Look below for the line holding "left wrist: (135, 223)" and the line holding "right hip: (237, 158)". Repeat those two and everything between, exactly.

SUPPLIED INFORMATION

===============

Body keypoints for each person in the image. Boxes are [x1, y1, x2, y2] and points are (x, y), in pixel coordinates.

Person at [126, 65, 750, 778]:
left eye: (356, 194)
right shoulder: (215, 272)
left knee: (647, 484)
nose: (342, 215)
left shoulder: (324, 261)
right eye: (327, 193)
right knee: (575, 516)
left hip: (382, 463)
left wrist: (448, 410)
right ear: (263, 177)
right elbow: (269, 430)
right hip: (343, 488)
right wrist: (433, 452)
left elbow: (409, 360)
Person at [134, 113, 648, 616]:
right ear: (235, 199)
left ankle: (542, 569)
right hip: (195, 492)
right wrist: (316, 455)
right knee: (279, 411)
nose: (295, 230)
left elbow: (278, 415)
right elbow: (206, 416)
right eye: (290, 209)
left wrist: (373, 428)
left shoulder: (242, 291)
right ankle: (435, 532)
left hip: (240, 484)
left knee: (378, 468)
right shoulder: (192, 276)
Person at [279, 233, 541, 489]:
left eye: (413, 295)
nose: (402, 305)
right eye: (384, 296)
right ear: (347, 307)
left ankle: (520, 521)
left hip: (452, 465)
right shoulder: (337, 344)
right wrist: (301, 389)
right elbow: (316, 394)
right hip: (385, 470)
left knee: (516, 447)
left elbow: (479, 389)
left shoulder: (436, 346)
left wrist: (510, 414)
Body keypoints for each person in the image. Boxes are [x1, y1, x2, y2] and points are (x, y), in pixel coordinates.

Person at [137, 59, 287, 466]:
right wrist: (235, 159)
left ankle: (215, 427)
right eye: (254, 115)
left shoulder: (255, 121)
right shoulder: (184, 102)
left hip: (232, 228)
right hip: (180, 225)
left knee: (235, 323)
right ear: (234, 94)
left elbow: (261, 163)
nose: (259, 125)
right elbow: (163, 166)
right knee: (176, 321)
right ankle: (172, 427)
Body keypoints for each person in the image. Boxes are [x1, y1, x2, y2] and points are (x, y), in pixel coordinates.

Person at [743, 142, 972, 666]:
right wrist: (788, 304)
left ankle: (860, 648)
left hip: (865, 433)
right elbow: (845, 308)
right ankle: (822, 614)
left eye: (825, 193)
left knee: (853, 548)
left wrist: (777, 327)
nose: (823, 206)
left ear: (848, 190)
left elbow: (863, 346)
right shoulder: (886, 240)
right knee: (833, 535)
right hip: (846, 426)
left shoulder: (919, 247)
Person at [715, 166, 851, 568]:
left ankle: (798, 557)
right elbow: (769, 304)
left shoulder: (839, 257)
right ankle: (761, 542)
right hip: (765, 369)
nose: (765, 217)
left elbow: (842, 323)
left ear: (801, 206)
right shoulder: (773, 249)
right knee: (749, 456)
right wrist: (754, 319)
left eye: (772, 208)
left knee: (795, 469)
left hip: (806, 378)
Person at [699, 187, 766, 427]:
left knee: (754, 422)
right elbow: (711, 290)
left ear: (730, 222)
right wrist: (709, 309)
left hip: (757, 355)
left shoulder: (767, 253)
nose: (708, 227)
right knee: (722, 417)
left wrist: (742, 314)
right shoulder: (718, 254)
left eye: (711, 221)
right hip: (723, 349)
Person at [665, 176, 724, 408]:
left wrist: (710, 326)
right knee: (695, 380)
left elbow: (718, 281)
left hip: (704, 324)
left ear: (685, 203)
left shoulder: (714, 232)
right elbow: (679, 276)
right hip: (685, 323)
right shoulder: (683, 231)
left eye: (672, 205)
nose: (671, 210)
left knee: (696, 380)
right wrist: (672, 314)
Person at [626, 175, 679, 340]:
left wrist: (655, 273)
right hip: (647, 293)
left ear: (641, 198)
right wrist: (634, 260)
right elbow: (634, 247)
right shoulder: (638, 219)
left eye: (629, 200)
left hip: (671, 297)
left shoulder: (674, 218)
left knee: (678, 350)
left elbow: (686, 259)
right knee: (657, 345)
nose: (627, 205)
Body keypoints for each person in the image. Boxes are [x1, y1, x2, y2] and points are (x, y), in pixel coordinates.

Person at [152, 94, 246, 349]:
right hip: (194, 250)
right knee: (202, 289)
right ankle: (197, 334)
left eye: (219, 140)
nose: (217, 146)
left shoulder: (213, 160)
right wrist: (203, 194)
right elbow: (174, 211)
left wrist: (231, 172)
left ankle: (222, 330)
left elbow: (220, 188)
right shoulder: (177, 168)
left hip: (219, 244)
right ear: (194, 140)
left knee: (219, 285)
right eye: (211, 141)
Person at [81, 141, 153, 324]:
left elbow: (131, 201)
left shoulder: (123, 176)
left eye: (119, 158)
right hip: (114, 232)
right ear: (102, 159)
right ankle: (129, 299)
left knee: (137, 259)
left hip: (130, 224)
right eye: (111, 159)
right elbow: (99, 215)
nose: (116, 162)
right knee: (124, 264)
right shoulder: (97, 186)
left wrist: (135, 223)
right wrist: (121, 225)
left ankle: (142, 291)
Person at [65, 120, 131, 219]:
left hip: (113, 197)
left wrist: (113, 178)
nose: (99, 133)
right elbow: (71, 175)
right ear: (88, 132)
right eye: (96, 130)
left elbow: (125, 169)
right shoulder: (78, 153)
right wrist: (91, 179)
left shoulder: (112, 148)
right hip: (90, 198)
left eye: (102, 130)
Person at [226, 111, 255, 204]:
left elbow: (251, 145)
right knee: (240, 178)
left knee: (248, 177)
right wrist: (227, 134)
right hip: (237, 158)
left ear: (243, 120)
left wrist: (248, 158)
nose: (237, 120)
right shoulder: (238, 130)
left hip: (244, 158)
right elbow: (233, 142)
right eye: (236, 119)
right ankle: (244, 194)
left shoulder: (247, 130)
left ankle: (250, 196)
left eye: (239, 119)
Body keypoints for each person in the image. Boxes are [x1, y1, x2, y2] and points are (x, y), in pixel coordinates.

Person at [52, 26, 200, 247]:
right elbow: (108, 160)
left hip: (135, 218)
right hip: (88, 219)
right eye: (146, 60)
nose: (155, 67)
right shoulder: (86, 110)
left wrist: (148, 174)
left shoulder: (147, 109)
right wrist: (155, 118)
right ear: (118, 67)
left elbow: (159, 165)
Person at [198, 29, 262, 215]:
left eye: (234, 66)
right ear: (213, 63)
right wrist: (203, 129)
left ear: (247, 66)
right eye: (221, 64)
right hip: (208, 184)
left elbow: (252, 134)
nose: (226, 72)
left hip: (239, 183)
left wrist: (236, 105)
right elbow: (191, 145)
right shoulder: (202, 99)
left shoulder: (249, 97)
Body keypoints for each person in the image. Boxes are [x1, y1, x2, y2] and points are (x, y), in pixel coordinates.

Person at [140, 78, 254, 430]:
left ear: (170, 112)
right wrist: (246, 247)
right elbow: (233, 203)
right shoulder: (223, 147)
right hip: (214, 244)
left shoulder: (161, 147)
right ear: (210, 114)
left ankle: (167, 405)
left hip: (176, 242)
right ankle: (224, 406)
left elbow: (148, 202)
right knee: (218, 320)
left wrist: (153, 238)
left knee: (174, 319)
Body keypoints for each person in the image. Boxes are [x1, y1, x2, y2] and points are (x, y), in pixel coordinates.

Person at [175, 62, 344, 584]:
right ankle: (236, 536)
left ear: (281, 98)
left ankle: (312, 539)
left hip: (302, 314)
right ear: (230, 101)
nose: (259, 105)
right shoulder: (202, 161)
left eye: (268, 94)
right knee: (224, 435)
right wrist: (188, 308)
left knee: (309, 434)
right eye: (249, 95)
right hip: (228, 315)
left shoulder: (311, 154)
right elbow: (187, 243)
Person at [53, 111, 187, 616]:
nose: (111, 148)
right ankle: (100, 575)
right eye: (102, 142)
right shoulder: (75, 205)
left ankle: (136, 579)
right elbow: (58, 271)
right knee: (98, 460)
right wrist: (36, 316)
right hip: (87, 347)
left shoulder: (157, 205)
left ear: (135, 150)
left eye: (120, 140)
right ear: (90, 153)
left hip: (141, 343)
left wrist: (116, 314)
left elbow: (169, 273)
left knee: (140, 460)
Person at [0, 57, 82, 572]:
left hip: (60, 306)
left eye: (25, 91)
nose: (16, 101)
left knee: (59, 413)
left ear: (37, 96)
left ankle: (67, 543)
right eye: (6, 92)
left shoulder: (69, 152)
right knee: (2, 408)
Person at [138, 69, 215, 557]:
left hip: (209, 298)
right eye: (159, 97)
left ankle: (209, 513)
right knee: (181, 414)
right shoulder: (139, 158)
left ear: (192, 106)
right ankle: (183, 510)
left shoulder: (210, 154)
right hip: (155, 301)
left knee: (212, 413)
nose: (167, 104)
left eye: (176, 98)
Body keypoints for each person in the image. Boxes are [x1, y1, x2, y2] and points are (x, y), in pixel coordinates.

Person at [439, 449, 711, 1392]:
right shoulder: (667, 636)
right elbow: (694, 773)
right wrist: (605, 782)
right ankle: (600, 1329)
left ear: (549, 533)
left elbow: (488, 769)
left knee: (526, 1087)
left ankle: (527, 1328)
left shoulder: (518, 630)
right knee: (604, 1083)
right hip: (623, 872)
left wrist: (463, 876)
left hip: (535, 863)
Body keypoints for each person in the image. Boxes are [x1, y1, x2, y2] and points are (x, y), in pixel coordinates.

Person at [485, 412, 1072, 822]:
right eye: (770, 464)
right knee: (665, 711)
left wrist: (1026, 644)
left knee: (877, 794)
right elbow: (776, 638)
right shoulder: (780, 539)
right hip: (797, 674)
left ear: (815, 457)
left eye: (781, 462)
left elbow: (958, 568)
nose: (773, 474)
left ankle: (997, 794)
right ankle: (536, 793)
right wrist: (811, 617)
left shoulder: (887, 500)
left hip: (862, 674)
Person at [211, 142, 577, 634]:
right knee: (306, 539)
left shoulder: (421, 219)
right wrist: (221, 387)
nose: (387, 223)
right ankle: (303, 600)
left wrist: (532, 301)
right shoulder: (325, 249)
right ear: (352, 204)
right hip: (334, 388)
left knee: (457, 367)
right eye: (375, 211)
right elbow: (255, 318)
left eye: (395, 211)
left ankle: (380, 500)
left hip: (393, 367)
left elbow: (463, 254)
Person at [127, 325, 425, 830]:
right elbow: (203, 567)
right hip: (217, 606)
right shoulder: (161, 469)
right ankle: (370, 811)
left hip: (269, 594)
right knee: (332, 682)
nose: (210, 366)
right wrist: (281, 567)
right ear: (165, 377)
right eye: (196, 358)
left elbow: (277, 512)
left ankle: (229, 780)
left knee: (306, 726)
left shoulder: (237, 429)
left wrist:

===============

RESULT FOR THIS EXERCISE
left wrist: (135, 223)
right wrist: (121, 225)
left ankle: (142, 291)
Person at [65, 120, 131, 219]:
left hip: (113, 197)
left wrist: (113, 178)
nose: (99, 133)
right elbow: (71, 175)
right ear: (88, 132)
right eye: (96, 130)
left elbow: (125, 169)
right shoulder: (78, 153)
right wrist: (91, 179)
left shoulder: (112, 148)
right hip: (90, 198)
left eye: (102, 130)
Person at [226, 111, 255, 204]:
left elbow: (251, 145)
right knee: (240, 178)
left knee: (248, 177)
right wrist: (227, 134)
right hip: (237, 158)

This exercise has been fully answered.